Un ami, avec qui j’aime trinquer à La Perle – maison honorable du centre de Nantes – a subi une agression particulièrement violente, dont il n’a réchappé que par miracle. Ce fait divers n’aurait pas plus d’intérêt que n’importe quel fait divers si la victime, grièvement blessée, n’avait réagi avec une intelligence qui dénote singulièrement dans le lamento des refrains sécuritaires.
L’agresseur, interpellé sur place, avait 3,4 grammes d’alcool dans le sang. Alcoolique grave, 31 ans. Il a été condamné à 18 mois de prison ferme assortis de 18 mois de sursis avec mise à l’épreuve. Chacun jugera de l’utilité d’une année et demie d’enfermement, dans l’état et la promiscuité lamentables du système carcéral français.
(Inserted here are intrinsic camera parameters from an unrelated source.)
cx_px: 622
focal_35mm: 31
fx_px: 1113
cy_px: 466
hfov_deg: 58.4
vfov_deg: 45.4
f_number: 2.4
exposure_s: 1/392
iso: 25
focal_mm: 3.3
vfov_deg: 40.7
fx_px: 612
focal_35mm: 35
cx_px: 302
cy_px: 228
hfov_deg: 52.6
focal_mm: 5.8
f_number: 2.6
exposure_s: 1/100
Cette triste histoire s’est déroulée le 10 août. Je n’en ai pris connaissance que récemment, à la lecture de deux articles de Presse Océan parus les 15 et 21 août. Leur parution a forcément échappé à beaucoup de personnes absentes en cette période estivale. Voici donc le second article. Il relate excellemment l’affaire et donne à mon ami l’occasion, dont il se serait bien passé, d’exprimer avec une belle humanité les convictions que nous lui connaissons.
E.C.
Cet article est signé Jérôme Jolivet et Anne-Hélène Dorison.
Il a l’œil droit injecté de sang. Un hématome court de sa pommette opérée jusque sous sa mâchoire. Sa dentition ne tient que par un rafistolage provisoire. Un moindre mal. Samedi 10 août, G.A., 51 ans, a été projeté contre un tramway en marche. C’était à l’arrêt Commerce, à Nantes, par un homme ivre à qui il venait de refuser une cigarette. C’est « un miraculé », dit de lui son avocate.
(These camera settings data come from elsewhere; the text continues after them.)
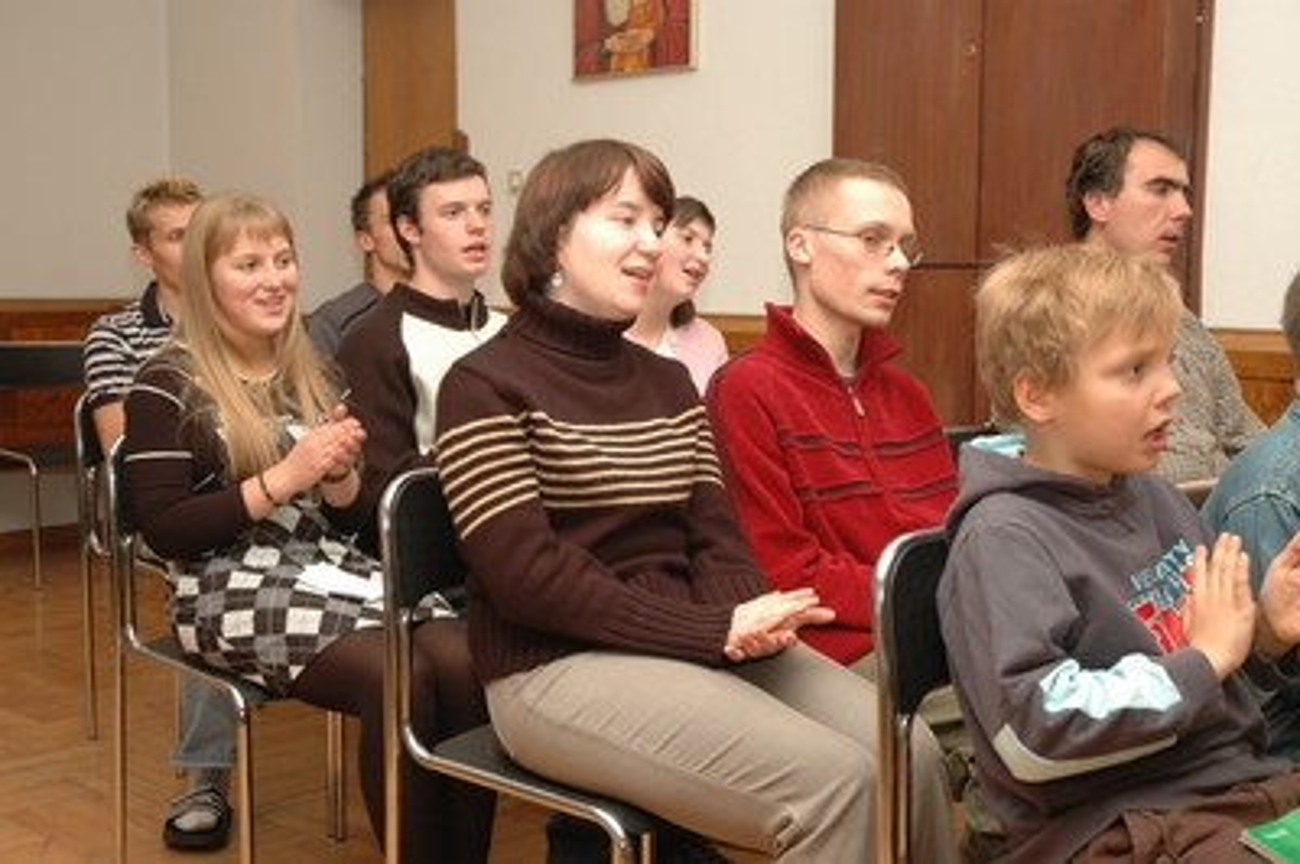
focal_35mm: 46
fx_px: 1678
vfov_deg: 28.9
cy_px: 432
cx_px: 650
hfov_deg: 42.4
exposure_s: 1/60
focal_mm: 31
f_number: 4
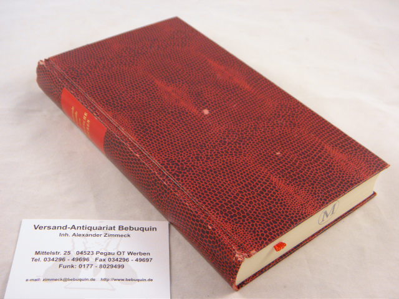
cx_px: 200
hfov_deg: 40.4
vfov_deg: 30.9
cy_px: 150
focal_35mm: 47
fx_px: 542
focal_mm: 8.6
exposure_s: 1/40
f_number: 3.9
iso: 125
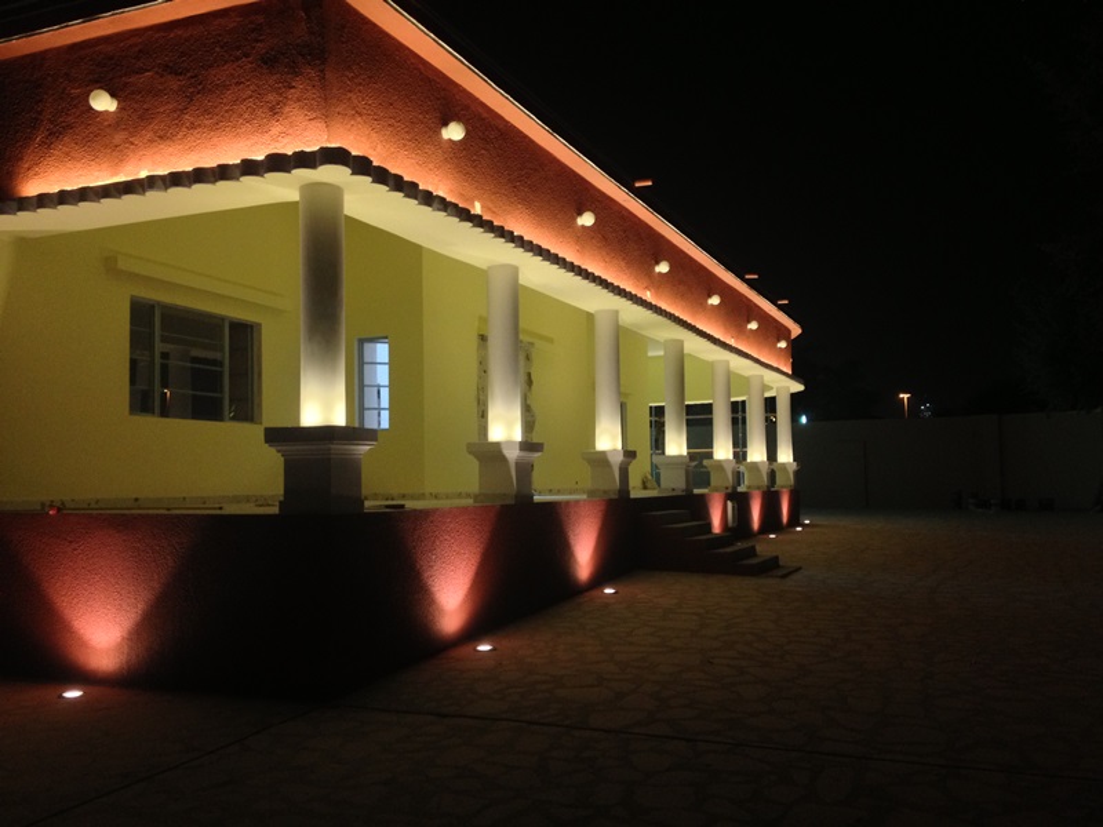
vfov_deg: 40.7
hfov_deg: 52.6
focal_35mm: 35
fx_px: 1115
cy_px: 414
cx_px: 552
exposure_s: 1/20
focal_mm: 4.28
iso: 200
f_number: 2.4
Dans un café du centre-ville, G.A. a accepté de se confier sur cette mésaventure dont il n’a gardé que peu de souvenirs. « J’ai été assommé net, avoue cet homme au physique frêle. Jusqu’à ce que je me réveille dans l’ambulance des pompiers, c’est un grand vide ». Depuis, grâce à des témoins et à des coupures de presse, il a « mis quelques images inventées » sur un épisode qu’il n’a « pas vécu ».
Des connaissances viennent le saluer au comptoir. Prennent de ses nouvelles. Dans son entourage, beaucoup ont réclamé une peine exemplaire contre son agresseur. Pas lui. « Je refuse toute victimisation, dit-il, digne et convaincu, presque militant. Je suis une victime, certes, mais mes droits ont été défendus par un avocat, les siens par un autre avocat. La peine est celle que les juges ont estimée juste ». Il refuse d’abord de la commenter puis finit par lâcher qu’il la trouve « sévère ».
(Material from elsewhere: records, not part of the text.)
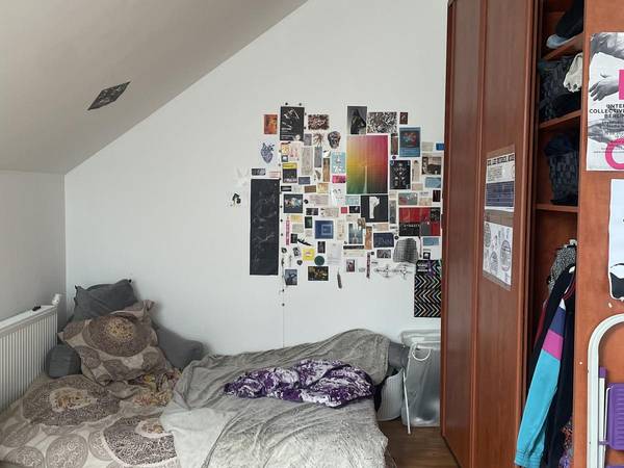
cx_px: 312
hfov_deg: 67.3
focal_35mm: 26
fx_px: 469
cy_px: 234
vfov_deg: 53.1
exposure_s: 1/60
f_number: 1.6
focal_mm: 4.2
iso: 160
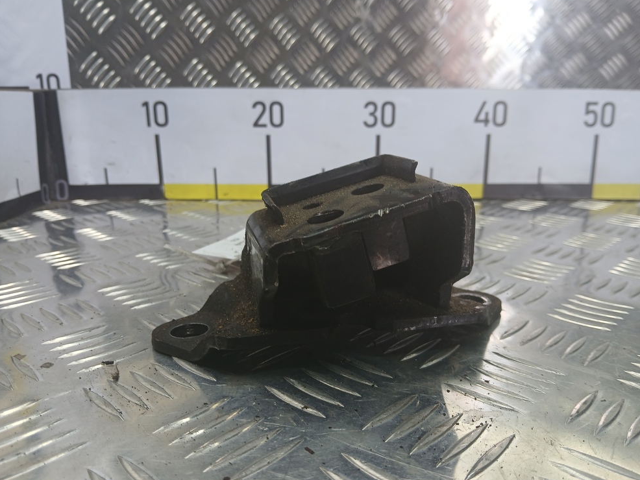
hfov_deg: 65.3
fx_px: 499
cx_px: 330
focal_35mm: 27
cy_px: 245
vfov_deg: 51.4
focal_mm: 3.98
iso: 32
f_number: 1.8
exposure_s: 1/50
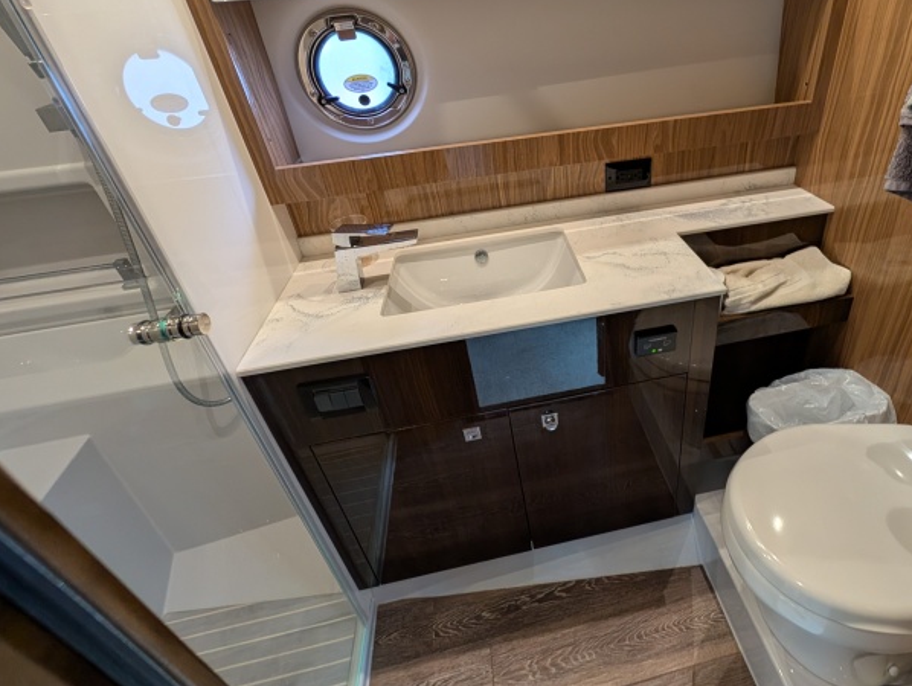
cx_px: 557
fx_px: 422
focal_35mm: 16
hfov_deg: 92.9
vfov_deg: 77.1
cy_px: 267
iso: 166
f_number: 1.7
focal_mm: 2.02
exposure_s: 1/46.5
Mercredi, G.A. n’a pas assisté au procès à l’issue duquel son pousseur a été condamné à 18 mois de prison ferme. « Ça n’a pas de sens ni d’intérêt de montrer combien je souffre et je ne cherche pas à soutirer de l’argent à ce type, argumente-t-il. Ça ne ferait qu’ajouter à son malheur. La justice est là pour réparer dans la sérénité ».
Le jeune homme qui l’a poussé lui a présenté des excuses depuis son box. « Je les accepte, réagit le quinquagénaire. C’est un être humain avant tout. Ça ne veut pas dire que je vais m’en faire un ami. Mais quand il aura purgé sa peine, il redeviendra un citoyen comme les autres et j’espère qu’il aura une belle vie ». Aucune haine ne transpire malgré ce « sentiment d’être passé à côté de quelque chose de bien pire ».
Il comprend d’ailleurs l’émotion suscitée par ce triste fait divers : « Ça aurait pu être n’importe qui. Ça met en exergue qu’on est mortel de plein de manières, pas seulement à cause de l’âge, mais aussi d’un accident ou d’un meurtre ».
G.A. pense surtout à sa compagne. « Elle m’a vu baignant dans mon sang et m’a cru mort. C’est assez difficile à oublier… ». Et se montre reconnaissant envers les usagers du tramway et les professionnels de la Tan. « D’un point de vue civique, leur réaction à tous a été remarquable ».